- **Exercise goal**:
Take the line that contains "For each pixel u v, give camera depth d (cm)." and every line below it to the end of the entries, and give them again exactly, leaving out any pictures.

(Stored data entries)
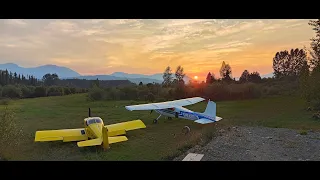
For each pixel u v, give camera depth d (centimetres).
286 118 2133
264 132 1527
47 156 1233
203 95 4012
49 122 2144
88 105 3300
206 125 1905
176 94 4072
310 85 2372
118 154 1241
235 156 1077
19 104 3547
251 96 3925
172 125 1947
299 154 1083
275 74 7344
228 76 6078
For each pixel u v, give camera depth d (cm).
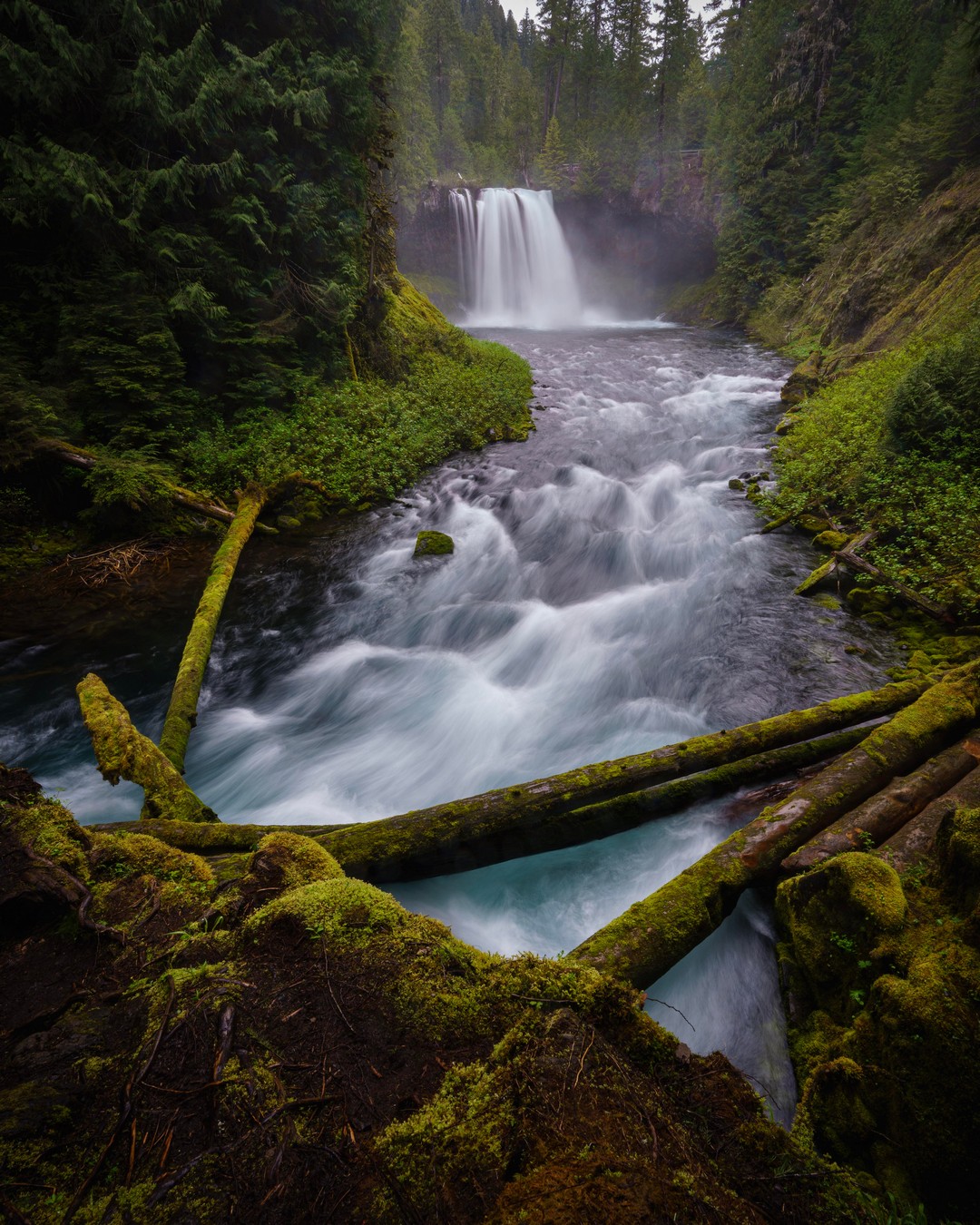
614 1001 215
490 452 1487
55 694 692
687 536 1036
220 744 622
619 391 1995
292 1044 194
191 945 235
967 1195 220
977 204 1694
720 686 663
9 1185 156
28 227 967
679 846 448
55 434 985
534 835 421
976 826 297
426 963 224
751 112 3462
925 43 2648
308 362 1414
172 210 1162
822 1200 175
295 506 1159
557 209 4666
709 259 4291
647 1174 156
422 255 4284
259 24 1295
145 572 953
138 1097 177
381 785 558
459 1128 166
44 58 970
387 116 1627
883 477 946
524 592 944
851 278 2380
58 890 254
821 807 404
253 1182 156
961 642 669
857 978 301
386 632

- **Response area**:
For each pixel u v, give camera depth d (cm).
614 1001 215
490 452 1487
55 694 692
687 536 1036
220 744 622
619 391 1995
292 1044 194
191 945 235
967 1195 220
977 204 1694
720 686 663
9 1185 156
28 227 967
679 846 448
55 434 985
534 835 421
976 826 297
426 963 224
751 112 3462
925 43 2648
308 362 1414
172 210 1162
822 1200 175
295 506 1159
557 209 4666
709 259 4291
647 1174 156
422 255 4284
259 24 1295
145 572 953
138 1097 177
381 785 558
459 1128 166
44 58 970
387 116 1627
883 477 946
524 592 944
851 278 2380
58 890 254
821 807 404
253 1182 156
961 642 669
857 978 301
386 632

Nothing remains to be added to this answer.